Hello! I have made huge progress in improving my marriage by applying Brooke’s principles. I loved her podcast about teaching us to “love a fly”, and I am working hard on “throwing out the manual”.
My husband appears to me to be frequently irritable and non-communicative. He says it is because “work wears him out, and he is an introvert, and he is comfortable with how he is”. I am trying to throw out the manual (‘My husband should make an effort at least a few times a week to be present”) and I realize I could change my thoughts- “I love how my husband is”, “I am lucky to have such a quiet husband”, “A plus side of this is that he asks so little of me”.

Underlying thoughts that I am aware of are also, “Can he please use a little effort?”, “He is being lazy and easy on himself- at what point is it normal politeness to greet your wife and exert yourself a little to appear civil?”
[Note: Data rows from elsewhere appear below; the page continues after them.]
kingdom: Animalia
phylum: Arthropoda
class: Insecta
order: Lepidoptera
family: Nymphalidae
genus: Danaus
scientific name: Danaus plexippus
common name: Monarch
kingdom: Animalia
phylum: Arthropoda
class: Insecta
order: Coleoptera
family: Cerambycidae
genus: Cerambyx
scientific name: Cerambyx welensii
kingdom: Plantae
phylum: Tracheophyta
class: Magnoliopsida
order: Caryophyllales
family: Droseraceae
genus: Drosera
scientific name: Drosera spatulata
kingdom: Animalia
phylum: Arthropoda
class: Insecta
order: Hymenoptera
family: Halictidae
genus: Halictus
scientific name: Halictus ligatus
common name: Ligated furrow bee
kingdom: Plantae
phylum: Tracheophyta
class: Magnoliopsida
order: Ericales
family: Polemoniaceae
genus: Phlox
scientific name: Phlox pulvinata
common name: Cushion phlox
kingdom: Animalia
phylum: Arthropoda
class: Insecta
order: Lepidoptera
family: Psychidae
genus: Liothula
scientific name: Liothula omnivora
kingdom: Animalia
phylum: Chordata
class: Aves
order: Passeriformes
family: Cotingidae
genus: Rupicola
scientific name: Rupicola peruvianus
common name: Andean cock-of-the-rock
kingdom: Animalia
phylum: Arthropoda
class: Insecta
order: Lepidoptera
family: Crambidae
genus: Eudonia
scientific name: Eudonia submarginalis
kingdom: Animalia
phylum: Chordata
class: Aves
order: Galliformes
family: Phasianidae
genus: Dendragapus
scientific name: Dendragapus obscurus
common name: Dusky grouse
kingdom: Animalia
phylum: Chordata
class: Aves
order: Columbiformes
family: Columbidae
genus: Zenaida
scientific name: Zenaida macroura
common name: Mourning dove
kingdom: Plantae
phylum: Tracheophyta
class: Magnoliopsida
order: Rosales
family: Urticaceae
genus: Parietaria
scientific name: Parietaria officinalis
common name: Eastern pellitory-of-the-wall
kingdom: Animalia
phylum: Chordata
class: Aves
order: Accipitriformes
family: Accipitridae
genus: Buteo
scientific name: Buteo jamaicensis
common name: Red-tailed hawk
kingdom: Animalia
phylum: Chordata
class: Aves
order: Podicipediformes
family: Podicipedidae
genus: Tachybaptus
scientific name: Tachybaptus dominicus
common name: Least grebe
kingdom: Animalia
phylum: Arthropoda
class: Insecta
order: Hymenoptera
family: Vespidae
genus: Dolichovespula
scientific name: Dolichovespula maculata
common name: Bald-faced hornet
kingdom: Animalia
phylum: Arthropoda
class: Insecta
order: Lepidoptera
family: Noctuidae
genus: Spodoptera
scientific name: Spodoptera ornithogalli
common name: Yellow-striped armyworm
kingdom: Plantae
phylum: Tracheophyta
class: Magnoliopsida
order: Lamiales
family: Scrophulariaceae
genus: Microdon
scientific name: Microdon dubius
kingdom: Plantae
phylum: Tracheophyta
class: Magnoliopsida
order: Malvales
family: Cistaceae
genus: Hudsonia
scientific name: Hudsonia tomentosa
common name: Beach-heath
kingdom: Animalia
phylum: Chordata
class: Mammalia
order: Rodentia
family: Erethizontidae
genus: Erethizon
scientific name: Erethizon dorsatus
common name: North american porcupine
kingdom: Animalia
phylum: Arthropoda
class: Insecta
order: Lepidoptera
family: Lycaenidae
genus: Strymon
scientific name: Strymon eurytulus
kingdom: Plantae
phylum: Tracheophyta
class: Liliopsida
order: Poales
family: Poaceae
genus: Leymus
I realize that it is possible to make the decision to love him completely and accept him completely as he is right now. I have practiced this for over a year now and can usually feel neutral about him as a circumstance. However, I would still prefer it if he would make an effort a few times a week (for example, 3 times a week) to engage and be present and nice, and to treat me with the same interest and engagement that I hear him treating his work colleagues. So, I guess I still have a manual! What are my next steps as far as my own agency to create a life that feels right? I realize that I can continue to live like this (I am getting much more comfortable with it) or I can choose to live alone. Are there any middle steps to communicate with wisdom and love to my husband about my wants? One of my friends has said, “Don’t leave him just because you are too scared to tell him some of your wants for his behavior”.

What is Brooke’s advice for communicating “wants” in a productive, loving, honest way? Thank you!